10/01/2025 | Press release | Distributed by Public on 10/01/2025 13:34
Item 1.01. | Entry into a Material Definitive Agreement. |
On September 25, 2025 (the "Closing Date"), Golub Capital Private Credit Fund CLO-R (formerly known as Golub Capital Private Credit Fund CLO) (the "CLO Issuer"), an indirect, wholly owned subsidiary of Golub Capital Private Credit Fund (the "Company"), completed a $931,550,000 term debt securitization (the "CLO Reset Securitization"). Term debt securitizations are also known as collateralized loan obligations and are a form of secured financing incurred by a subsidiary of the Company, which is consolidated by the Company and subject to the Company's overall asset coverage requirement.
On the Closing Date and in connection with the CLO Reset Securitization, the CLO Issuer entered into a Note Purchase Agreement (the "Purchase Agreement") with SG Americas Securities, LLC, as the initial purchaser (the "Initial Purchaser"), pursuant to which the Initial Purchaser agreed to purchase certain of the notes to be issued pursuant to an indenture as part of the CLO Reset Securitization.
The notes offered in the CLO Reset Securitization consist of $500,000,000 of AAA Class A-1R Senior Secured Floating Rate Notes due 2037, which bear interest at the three-month secured overnight financing rate published by the Federal Reserve Bank of New York ("SOFR") plus 1.45% (the "Class A-1 Notes"); $76,200,000 of AAA Class A-2R Senior Secured Floating Rate Notes due 2037, which bear interest at the three-month SOFR plus 1.65% (the "Class A-2 Notes"); $69,700,000 of AA Class B-R Senior Secured Floating Rate Notes due 2037, which bear interest at the three-month SOFR plus 1.48% (the "Class B Notes" and, together with the Class A-1 Notes and Class A-2 Notes, the "Secured Notes"). Additionally, on the Closing Date the CLO Issuer issued $285,650,000 Subordinated Notes due 2125 (the "Subordinated Notes"), which do not bear interest. The Secured Notes together with the Subordinated Notes are collectively referred to herein as the "2025 Notes". The Company will indirectly retain the Class B Notes and Subordinated Notes in whole, and the Class A-2 Notes in part.
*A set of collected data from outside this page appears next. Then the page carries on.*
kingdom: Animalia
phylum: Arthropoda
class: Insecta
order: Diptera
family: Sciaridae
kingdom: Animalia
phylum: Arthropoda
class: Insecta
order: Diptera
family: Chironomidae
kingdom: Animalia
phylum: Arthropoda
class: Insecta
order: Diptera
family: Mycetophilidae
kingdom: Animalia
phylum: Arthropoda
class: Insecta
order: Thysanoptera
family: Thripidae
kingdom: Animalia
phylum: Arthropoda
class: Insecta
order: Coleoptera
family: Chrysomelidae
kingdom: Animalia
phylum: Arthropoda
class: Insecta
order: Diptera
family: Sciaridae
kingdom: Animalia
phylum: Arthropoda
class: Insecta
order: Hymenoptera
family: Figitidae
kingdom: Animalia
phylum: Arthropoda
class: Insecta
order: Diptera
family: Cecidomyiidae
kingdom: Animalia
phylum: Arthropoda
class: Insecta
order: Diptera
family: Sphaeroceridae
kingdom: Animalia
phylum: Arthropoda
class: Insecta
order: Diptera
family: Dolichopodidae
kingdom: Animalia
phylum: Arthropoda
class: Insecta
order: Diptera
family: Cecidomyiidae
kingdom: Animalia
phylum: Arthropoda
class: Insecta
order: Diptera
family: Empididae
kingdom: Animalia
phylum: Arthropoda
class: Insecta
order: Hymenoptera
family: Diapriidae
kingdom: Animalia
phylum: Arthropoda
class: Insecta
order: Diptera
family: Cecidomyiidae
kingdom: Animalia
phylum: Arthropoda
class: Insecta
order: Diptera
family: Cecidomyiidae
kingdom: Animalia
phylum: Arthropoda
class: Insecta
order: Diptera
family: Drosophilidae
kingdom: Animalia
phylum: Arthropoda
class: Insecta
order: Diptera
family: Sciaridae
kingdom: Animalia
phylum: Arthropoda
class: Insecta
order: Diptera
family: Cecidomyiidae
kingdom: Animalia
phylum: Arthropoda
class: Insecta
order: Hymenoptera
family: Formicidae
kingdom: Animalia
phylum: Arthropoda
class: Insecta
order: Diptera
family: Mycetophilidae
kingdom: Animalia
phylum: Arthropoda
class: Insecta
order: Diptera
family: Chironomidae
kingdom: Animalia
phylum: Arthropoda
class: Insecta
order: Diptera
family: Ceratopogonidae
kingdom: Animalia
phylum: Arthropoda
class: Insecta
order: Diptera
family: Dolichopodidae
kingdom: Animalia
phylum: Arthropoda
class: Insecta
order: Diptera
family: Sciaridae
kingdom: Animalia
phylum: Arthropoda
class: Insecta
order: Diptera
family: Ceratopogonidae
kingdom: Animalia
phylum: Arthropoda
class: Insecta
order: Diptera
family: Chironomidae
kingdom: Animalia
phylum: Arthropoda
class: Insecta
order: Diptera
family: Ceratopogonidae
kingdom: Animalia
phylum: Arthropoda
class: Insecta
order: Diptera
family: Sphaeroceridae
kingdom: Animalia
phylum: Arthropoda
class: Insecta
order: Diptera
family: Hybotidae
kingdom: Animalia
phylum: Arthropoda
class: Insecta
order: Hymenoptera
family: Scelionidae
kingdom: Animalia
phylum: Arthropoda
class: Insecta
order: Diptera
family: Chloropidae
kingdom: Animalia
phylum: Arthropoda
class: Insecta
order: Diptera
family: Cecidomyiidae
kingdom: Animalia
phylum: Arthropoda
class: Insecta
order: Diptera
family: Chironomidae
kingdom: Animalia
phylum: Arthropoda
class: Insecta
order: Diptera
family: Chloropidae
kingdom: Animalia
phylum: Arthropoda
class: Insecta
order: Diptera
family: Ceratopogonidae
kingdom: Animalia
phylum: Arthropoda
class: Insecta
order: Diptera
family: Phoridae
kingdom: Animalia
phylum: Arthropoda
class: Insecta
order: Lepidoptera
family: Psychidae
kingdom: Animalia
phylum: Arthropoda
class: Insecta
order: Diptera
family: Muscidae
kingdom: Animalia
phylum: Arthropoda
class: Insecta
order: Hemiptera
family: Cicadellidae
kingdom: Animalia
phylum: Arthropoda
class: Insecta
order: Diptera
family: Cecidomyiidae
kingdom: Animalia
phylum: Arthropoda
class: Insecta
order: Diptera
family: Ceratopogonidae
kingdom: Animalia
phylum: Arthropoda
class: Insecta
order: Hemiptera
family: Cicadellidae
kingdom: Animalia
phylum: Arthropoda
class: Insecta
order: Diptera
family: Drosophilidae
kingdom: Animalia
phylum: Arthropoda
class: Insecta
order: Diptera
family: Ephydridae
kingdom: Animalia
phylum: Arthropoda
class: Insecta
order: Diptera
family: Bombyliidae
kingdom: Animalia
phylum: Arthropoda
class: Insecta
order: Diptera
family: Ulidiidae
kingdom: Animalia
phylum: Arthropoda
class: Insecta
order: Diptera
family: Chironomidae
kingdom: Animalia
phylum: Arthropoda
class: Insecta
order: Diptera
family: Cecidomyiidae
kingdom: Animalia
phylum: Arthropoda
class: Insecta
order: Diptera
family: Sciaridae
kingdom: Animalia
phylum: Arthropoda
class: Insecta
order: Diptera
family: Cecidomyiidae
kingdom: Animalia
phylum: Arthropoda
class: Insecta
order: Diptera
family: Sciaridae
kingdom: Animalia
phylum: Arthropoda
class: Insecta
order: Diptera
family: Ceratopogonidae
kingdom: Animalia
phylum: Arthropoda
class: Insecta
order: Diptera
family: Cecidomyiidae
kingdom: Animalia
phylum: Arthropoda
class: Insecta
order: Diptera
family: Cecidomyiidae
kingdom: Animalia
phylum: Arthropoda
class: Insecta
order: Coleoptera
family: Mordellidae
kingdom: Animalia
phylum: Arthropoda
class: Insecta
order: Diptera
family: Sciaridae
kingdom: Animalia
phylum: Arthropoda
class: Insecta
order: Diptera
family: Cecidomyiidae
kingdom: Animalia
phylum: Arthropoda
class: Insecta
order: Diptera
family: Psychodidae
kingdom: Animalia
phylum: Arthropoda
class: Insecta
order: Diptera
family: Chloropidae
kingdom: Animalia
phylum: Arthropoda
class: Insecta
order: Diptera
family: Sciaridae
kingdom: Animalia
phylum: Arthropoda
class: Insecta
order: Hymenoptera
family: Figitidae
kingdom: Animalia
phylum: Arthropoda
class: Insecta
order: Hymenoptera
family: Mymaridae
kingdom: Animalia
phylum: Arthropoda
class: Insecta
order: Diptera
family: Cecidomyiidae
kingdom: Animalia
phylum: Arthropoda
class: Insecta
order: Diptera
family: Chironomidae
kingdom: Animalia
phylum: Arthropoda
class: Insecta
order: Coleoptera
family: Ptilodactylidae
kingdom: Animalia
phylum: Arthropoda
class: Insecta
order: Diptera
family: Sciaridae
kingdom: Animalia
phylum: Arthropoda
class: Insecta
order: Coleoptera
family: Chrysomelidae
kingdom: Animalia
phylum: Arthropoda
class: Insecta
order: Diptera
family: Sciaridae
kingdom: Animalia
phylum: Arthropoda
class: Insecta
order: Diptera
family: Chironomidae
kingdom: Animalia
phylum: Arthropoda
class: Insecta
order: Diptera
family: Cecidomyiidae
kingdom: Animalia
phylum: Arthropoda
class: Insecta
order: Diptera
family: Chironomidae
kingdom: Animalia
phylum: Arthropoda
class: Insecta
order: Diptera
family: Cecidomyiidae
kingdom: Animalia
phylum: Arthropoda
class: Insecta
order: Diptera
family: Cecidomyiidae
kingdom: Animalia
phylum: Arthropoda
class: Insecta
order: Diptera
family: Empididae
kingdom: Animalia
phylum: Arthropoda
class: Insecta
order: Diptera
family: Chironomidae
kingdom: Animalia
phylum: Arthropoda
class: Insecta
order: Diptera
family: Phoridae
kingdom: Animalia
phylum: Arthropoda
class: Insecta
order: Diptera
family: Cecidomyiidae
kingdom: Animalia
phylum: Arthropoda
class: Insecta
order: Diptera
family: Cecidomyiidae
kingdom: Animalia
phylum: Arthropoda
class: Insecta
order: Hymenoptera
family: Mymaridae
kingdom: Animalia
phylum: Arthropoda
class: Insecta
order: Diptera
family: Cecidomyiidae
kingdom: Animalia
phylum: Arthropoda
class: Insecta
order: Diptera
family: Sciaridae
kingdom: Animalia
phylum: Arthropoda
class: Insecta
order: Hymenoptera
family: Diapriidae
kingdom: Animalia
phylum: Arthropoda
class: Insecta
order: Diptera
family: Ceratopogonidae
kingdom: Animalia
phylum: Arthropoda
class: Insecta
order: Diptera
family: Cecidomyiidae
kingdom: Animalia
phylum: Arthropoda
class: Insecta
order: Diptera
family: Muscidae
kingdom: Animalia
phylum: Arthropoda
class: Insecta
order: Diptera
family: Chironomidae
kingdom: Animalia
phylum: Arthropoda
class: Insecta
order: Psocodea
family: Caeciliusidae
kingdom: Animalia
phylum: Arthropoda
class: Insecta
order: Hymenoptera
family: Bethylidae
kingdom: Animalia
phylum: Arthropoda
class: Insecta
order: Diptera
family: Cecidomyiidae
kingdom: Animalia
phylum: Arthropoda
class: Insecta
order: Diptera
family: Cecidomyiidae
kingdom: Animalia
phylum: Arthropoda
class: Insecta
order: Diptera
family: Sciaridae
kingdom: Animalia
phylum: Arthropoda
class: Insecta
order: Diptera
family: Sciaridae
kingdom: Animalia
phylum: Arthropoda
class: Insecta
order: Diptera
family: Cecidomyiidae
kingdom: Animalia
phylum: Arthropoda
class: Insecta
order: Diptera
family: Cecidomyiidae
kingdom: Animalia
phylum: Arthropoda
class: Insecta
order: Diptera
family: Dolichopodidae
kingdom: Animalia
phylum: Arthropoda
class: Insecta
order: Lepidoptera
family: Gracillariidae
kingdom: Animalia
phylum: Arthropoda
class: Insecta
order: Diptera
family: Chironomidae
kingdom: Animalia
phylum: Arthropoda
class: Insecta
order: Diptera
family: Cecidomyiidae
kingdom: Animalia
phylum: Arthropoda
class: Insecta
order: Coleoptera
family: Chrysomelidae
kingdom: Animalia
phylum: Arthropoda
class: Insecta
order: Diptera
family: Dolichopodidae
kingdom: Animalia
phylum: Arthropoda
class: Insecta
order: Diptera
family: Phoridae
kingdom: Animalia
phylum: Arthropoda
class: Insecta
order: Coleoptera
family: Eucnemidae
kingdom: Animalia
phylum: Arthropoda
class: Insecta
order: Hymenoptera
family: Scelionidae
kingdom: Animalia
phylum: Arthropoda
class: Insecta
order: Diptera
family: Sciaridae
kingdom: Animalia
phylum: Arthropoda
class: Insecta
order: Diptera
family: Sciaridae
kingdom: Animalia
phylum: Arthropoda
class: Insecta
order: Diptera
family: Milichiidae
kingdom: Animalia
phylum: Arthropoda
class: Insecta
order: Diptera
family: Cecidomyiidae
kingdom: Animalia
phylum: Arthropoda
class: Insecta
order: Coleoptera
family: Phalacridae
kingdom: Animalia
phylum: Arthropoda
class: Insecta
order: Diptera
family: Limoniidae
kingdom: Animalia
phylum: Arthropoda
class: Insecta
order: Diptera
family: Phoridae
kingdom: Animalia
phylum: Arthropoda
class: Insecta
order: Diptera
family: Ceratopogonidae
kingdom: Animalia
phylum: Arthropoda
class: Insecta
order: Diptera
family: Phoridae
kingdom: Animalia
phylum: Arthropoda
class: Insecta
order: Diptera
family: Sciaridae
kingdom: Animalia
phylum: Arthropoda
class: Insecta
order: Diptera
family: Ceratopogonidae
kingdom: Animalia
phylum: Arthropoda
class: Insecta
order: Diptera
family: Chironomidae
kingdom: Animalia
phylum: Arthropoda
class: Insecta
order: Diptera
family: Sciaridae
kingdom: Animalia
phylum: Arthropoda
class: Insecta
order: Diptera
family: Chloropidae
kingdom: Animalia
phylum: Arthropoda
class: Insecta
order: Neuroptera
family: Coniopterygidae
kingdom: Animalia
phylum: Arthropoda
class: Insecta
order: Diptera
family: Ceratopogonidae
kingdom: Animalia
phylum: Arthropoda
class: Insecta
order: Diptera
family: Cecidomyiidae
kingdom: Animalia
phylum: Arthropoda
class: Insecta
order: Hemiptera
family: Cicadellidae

The CLO Reset Securitization is backed by a diversified portfolio of senior secured and second lien loans. Through October 26, 2029, all principal collections received on the underlying collateral may be used by the CLO Issuer to purchase new collateral under the direction of GC Advisors LLC, the Company's investment adviser ("GC Advisors"), in its capacity as collateral manager of the CLO Issuer, in accordance with the Company's investment strategy and subject to customary conditions set forth in the documents governing the CLO Reset Securitization, allowing the Company to maintain the initial leverage in the CLO Reset Securitization. The Secured Notes are due in 2037. The Subordinated Notes are due in 2125.
Under the terms of the amended and restated loan sale agreement entered into upon the Closing Date (the "Amended and Restated Master Loan Sale Agreement") that provides for the sale of assets from time to time on and after the Closing Date (each such date, a "Purchase Date") from the Company to Golub Capital Private Credit Fund CLO Depositor, a statutory trust formed under the laws of the State of Delaware (the "Intermediate Seller") and from the Intermediate Seller to the CLO Issuer: (1) the Company may sell and/or contribute to the Intermediate Seller its ownership interest in certain portfolio company investments for the purchase price and other consideration set forth in the Amended and Restated Master Loan Sale Agreement and (2) Intermediate Seller, in turn, shall sell to the CLO Issuer all of its ownership interest in such portfolio loans for the purchase price and other consideration set forth in the Amended and Restated Master Loan Sale Agreement. Following these transfers, the CLO Issuer, and not the Intermediate Seller or the Company, will hold all of the ownership interest in such portfolio company investments. The Company made customary representations, warranties and covenants in the Amended and Restated Master Loan Sale Agreement.